Only the lines holding "this" are wanted. Copy every one from the records below.

*** STUDY MATERIAL ***

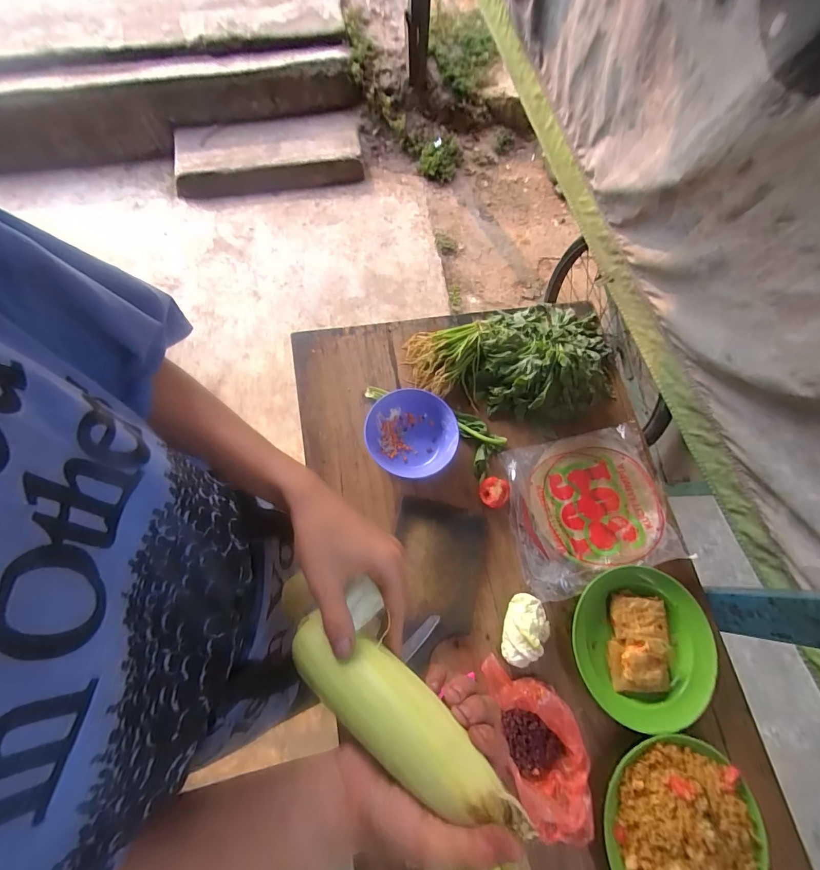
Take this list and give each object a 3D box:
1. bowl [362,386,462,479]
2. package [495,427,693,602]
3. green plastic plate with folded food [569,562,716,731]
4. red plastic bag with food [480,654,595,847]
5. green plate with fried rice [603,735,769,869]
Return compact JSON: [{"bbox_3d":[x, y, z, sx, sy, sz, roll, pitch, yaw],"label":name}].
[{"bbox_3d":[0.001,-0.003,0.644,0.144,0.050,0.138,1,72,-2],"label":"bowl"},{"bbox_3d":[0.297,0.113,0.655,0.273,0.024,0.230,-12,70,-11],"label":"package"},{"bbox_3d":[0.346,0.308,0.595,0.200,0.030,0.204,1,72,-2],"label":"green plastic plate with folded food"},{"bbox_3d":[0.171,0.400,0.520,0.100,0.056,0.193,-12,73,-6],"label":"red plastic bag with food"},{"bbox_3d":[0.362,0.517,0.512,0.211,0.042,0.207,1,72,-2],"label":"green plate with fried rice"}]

*** End of STUDY MATERIAL ***
*** STUDY MATERIAL ***

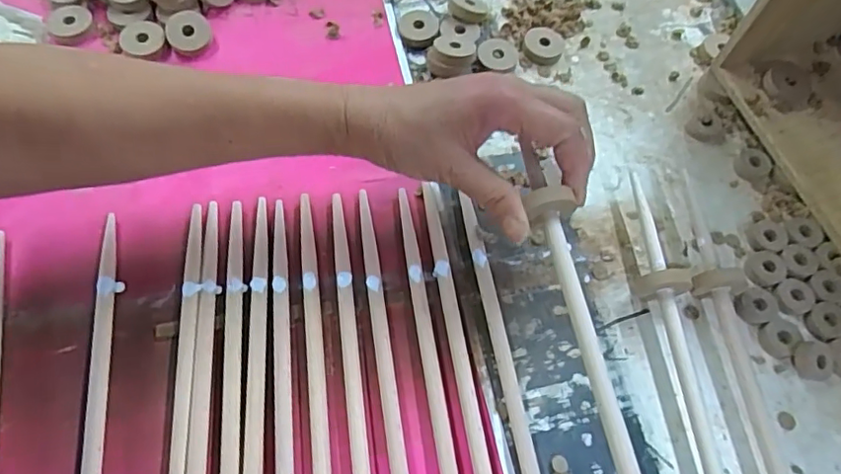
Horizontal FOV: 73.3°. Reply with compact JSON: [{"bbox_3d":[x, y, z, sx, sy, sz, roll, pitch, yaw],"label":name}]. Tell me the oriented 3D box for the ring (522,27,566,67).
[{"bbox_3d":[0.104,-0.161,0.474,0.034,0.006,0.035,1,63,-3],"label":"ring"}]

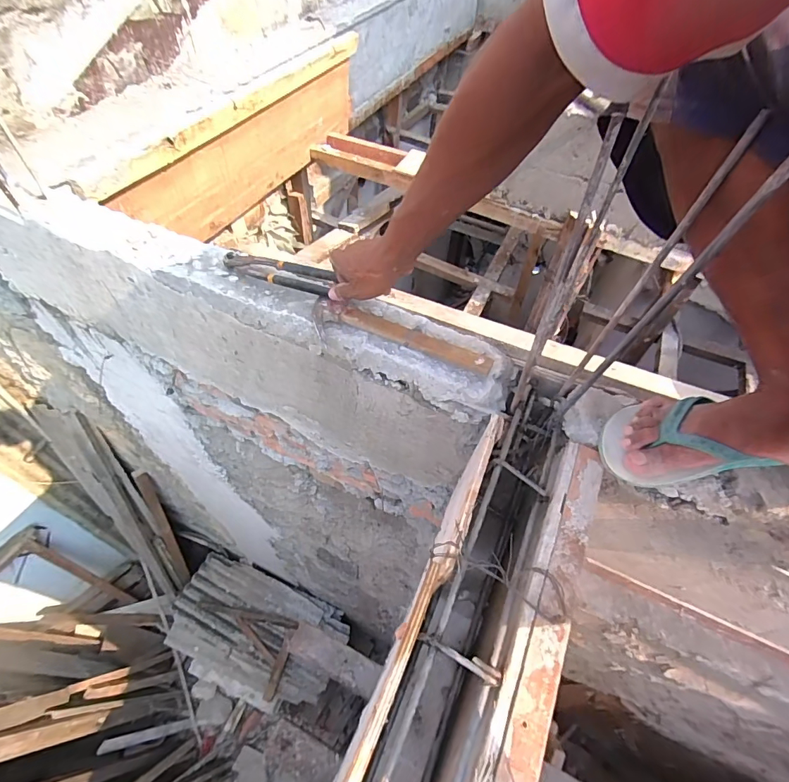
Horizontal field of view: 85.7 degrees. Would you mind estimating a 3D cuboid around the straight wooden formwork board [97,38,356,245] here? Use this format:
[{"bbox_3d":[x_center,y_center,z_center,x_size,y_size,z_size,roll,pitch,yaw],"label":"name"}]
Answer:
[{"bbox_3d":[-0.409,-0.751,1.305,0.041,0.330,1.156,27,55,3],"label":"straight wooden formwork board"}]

*** End of STUDY MATERIAL ***

> _EXPECTED ANSWER_:
Take this list and give each object a 3D box:
Horizontal field of view: 85.7 degrees. Would you mind estimating a 3D cuboid around the straight wooden formwork board [97,38,356,245] here? Use this format:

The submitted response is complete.